- TWOJE ZADANIE
Zaktualizuj wiersze wykazu od pierwszego aż do wiersza z „Des versions” włącznie i podaj je ponownie. Zamień „Telegram” na „WhatsApp”, a wszystko inne pozostaw bez zmian.

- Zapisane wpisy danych
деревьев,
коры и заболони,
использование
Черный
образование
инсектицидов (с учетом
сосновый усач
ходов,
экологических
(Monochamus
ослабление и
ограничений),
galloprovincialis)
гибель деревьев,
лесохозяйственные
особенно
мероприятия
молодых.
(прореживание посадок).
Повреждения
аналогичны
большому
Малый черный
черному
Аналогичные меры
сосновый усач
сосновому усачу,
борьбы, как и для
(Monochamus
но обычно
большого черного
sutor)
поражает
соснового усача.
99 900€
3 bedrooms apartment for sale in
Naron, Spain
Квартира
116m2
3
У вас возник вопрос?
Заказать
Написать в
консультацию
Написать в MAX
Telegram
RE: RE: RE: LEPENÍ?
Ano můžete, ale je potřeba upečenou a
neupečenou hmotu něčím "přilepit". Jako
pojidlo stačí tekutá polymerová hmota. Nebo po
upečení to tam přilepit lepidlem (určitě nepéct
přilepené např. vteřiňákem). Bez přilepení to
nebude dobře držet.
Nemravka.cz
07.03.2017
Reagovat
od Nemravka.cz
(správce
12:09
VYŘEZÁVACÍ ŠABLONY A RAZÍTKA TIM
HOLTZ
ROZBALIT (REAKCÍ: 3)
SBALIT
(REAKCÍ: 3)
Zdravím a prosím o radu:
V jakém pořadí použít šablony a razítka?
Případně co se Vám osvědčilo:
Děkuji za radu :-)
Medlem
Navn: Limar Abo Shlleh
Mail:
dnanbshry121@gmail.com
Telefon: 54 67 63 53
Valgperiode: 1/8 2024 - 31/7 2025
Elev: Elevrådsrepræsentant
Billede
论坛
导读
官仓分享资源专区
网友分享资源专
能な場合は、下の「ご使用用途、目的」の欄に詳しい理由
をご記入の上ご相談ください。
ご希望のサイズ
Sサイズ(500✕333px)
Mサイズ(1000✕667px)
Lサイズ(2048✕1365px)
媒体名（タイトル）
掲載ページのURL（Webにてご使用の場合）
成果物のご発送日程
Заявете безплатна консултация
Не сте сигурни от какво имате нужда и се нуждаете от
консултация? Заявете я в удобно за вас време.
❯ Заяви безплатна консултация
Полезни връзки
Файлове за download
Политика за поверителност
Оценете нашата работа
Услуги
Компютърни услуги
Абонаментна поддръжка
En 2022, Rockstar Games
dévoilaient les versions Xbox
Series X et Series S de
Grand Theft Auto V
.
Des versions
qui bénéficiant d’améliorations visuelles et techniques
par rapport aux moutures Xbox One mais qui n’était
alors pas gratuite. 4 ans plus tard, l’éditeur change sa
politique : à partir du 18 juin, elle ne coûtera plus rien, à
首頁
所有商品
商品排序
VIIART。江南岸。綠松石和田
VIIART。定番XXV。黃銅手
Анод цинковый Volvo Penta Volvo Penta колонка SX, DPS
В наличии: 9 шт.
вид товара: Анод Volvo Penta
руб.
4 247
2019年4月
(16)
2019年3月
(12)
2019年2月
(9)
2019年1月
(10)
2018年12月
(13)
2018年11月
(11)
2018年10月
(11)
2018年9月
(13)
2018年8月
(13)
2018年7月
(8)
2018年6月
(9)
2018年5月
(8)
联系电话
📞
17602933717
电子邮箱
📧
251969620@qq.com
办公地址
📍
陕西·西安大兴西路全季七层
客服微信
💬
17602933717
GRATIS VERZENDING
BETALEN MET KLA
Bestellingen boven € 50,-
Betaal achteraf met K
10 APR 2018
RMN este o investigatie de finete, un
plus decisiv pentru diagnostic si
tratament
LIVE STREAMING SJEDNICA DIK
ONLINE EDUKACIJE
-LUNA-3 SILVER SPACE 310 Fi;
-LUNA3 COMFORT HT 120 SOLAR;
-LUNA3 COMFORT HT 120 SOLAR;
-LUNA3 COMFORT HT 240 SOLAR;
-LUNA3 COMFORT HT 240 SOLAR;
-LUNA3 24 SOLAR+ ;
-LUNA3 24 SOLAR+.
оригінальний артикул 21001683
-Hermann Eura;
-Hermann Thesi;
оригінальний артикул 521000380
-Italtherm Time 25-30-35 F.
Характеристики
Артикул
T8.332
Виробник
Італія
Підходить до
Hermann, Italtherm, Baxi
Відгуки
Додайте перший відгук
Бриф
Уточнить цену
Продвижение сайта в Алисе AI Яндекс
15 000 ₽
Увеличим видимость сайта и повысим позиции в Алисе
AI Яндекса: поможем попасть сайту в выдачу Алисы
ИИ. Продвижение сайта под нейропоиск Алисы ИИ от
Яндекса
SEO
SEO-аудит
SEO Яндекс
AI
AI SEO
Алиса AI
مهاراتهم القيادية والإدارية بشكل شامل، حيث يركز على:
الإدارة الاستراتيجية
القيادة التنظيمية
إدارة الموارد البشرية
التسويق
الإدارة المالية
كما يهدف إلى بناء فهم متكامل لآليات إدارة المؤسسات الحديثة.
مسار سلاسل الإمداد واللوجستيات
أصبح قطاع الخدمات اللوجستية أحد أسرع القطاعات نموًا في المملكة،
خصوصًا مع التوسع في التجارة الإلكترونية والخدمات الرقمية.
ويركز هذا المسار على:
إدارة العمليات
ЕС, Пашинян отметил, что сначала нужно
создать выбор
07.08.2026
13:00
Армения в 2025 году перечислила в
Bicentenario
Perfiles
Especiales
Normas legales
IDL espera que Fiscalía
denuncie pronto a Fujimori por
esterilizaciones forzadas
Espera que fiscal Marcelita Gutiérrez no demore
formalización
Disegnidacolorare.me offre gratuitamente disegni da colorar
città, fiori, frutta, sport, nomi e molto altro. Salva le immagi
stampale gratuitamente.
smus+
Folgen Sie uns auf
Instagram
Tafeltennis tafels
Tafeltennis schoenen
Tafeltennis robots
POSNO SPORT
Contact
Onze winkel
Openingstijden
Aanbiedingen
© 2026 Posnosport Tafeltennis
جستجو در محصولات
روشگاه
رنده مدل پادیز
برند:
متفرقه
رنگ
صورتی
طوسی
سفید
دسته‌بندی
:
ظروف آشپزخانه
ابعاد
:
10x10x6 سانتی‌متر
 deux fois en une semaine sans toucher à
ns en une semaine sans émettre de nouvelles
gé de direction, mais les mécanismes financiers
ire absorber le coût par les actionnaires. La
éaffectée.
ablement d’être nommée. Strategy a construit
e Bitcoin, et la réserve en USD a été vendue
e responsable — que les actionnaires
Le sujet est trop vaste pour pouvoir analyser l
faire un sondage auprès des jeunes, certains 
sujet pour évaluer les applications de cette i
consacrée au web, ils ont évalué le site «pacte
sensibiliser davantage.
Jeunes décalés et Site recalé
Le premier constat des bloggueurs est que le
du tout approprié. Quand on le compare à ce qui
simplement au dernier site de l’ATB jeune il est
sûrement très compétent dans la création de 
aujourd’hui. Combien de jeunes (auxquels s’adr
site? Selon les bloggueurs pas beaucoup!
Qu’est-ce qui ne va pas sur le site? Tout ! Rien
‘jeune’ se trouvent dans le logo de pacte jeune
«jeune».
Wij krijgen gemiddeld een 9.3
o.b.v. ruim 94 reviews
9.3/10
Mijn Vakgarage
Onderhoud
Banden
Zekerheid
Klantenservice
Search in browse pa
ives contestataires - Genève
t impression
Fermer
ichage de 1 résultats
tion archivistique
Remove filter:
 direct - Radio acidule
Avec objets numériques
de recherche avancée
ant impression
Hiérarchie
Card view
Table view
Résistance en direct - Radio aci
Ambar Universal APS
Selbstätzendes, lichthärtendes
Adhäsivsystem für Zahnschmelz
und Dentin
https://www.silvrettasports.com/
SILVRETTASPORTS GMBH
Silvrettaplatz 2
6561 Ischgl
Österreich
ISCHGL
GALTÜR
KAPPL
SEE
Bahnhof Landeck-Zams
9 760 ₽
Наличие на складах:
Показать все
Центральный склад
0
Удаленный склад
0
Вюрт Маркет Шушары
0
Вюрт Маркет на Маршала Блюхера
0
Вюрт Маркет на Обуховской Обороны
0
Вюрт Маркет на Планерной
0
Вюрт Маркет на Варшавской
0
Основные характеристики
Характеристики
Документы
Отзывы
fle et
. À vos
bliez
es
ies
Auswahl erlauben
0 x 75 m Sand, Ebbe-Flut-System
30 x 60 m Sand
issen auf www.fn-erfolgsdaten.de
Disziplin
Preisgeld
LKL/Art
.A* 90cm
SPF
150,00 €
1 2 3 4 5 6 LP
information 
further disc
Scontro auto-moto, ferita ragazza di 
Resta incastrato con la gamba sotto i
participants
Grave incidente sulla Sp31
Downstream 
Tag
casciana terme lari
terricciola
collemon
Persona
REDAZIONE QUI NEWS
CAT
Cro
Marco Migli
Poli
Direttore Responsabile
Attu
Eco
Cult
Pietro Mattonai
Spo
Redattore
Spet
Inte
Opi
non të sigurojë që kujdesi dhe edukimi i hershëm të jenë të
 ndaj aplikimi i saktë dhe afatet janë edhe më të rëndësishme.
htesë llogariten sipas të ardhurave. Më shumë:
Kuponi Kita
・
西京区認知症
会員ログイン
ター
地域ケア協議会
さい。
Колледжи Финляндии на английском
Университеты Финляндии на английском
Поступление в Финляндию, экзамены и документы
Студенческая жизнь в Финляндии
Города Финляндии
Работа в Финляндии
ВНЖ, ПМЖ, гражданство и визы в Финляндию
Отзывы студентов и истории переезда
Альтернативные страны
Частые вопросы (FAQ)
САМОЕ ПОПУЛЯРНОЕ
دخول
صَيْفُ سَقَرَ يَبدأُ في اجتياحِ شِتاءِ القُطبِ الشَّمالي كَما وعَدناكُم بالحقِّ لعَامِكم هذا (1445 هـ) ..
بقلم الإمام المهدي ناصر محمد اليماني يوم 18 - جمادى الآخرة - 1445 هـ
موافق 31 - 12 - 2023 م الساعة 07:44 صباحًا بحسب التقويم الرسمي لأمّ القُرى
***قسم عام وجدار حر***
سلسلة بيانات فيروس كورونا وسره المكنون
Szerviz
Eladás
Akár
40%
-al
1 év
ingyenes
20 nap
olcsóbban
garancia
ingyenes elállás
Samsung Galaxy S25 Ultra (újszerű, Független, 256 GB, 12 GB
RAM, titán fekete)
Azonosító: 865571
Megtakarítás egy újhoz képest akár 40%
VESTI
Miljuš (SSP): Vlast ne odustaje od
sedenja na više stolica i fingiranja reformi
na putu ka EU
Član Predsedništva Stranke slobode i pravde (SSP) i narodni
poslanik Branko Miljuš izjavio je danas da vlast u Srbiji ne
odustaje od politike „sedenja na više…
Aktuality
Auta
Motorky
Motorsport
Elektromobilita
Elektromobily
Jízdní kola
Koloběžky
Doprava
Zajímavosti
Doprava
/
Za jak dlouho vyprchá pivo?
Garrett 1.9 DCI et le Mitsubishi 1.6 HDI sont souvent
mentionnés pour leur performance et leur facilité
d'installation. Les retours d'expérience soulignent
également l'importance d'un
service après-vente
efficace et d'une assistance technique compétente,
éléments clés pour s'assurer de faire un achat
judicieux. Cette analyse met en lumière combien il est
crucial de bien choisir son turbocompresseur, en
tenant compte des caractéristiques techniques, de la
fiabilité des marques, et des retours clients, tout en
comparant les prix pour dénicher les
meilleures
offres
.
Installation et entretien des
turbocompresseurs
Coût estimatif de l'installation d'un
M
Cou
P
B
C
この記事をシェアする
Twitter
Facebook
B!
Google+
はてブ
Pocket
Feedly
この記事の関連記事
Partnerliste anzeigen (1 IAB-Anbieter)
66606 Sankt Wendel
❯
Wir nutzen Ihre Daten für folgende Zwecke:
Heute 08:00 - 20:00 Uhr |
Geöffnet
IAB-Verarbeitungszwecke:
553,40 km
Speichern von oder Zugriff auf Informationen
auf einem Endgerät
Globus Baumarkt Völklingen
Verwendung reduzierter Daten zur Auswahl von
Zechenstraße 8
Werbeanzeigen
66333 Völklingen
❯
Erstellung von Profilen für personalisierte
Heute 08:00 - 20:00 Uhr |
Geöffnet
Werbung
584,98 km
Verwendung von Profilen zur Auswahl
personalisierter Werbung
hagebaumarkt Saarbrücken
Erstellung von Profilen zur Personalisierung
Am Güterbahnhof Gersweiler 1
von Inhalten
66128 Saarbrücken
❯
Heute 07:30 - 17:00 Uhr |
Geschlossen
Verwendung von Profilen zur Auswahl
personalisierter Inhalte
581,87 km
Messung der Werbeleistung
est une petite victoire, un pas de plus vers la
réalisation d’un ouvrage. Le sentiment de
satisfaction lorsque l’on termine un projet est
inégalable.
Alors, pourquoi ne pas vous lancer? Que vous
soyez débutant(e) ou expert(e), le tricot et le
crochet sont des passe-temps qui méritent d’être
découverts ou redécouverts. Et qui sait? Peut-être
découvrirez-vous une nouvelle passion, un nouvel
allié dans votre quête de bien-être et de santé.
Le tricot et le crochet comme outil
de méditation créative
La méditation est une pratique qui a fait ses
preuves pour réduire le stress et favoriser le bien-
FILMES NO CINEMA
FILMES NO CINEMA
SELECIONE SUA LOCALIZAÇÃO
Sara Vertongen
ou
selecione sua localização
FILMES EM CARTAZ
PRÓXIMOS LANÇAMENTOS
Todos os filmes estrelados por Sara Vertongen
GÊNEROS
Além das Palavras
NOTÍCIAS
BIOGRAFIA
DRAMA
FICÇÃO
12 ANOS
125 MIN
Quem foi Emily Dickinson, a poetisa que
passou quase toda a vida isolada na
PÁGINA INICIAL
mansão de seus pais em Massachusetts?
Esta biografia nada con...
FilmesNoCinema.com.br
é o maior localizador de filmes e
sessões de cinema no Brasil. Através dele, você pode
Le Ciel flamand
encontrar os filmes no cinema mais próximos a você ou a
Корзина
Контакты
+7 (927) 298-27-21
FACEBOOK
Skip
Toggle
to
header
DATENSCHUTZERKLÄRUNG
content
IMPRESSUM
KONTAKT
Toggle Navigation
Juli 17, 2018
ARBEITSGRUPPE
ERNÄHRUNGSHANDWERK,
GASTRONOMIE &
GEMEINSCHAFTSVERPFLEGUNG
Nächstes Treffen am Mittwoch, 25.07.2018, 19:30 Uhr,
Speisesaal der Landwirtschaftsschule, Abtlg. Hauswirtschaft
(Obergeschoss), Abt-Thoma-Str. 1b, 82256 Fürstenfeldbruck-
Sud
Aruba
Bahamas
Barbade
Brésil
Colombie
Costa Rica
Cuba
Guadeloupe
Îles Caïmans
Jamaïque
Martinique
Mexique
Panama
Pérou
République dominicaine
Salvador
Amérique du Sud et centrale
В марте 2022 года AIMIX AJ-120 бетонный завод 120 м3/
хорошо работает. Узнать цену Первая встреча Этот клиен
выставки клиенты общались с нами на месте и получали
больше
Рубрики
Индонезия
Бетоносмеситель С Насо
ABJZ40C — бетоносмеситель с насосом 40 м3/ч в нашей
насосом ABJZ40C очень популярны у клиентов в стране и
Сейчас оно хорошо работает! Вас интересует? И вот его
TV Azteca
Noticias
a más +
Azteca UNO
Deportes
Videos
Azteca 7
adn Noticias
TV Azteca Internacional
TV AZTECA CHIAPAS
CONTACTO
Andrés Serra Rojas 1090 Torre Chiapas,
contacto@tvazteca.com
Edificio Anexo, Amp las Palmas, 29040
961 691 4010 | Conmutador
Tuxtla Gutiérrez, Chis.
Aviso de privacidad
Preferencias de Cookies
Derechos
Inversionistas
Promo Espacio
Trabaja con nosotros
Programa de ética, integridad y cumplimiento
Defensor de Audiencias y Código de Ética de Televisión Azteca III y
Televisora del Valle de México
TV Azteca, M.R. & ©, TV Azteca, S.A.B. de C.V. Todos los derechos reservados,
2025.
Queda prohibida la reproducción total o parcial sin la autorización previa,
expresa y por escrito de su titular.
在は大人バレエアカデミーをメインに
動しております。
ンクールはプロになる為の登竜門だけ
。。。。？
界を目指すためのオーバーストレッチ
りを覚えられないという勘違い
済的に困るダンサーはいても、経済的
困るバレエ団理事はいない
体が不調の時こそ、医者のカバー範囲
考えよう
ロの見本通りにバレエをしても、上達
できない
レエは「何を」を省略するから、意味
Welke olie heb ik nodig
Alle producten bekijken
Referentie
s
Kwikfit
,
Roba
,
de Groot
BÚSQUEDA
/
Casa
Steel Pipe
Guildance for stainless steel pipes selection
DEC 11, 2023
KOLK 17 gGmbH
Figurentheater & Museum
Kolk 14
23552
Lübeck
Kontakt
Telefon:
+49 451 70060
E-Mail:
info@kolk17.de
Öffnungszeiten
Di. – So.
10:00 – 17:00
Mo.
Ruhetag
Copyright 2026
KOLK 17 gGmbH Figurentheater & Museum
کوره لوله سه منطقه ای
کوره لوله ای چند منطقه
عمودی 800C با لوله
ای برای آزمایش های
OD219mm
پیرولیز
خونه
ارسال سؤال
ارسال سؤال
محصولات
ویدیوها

- ROZWIĄZANIE ZADANIA
деревьев,
коры и заболони,
использование
Черный
образование
инсектицидов (с учетом
сосновый усач
ходов,
экологических
(Monochamus
ослабление и
ограничений),
galloprovincialis)
гибель деревьев,
лесохозяйственные
особенно
мероприятия
молодых.
(прореживание посадок).
Повреждения
аналогичны
большому
Малый черный
черному
Аналогичные меры
сосновый усач
сосновому усачу,
борьбы, как и для
(Monochamus
но обычно
большого черного
sutor)
поражает
соснового усача.
99 900€
3 bedrooms apartment for sale in
Naron, Spain
Квартира
116m2
3
У вас возник вопрос?
Заказать
Написать в
консультацию
Написать в MAX
WhatsApp
RE: RE: RE: LEPENÍ?
Ano můžete, ale je potřeba upečenou a
neupečenou hmotu něčím "přilepit". Jako
pojidlo stačí tekutá polymerová hmota. Nebo po
upečení to tam přilepit lepidlem (určitě nepéct
přilepené např. vteřiňákem). Bez přilepení to
nebude dobře držet.
Nemravka.cz
07.03.2017
Reagovat
od Nemravka.cz
(správce
12:09
VYŘEZÁVACÍ ŠABLONY A RAZÍTKA TIM
HOLTZ
ROZBALIT (REAKCÍ: 3)
SBALIT
(REAKCÍ: 3)
Zdravím a prosím o radu:
V jakém pořadí použít šablony a razítka?
Případně co se Vám osvědčilo:
Děkuji za radu :-)
Medlem
Navn: Limar Abo Shlleh
Mail:
dnanbshry121@gmail.com
Telefon: 54 67 63 53
Valgperiode: 1/8 2024 - 31/7 2025
Elev: Elevrådsrepræsentant
Billede
论坛
导读
官仓分享资源专区
网友分享资源专
能な場合は、下の「ご使用用途、目的」の欄に詳しい理由
をご記入の上ご相談ください。
ご希望のサイズ
Sサイズ(500✕333px)
Mサイズ(1000✕667px)
Lサイズ(2048✕1365px)
媒体名（タイトル）
掲載ページのURL（Webにてご使用の場合）
成果物のご発送日程
Заявете безплатна консултация
Не сте сигурни от какво имате нужда и се нуждаете от
консултация? Заявете я в удобно за вас време.
❯ Заяви безплатна консултация
Полезни връзки
Файлове за download
Политика за поверителност
Оценете нашата работа
Услуги
Компютърни услуги
Абонаментна поддръжка
En 2022, Rockstar Games
dévoilaient les versions Xbox
Series X et Series S de
Grand Theft Auto V
.
Des versions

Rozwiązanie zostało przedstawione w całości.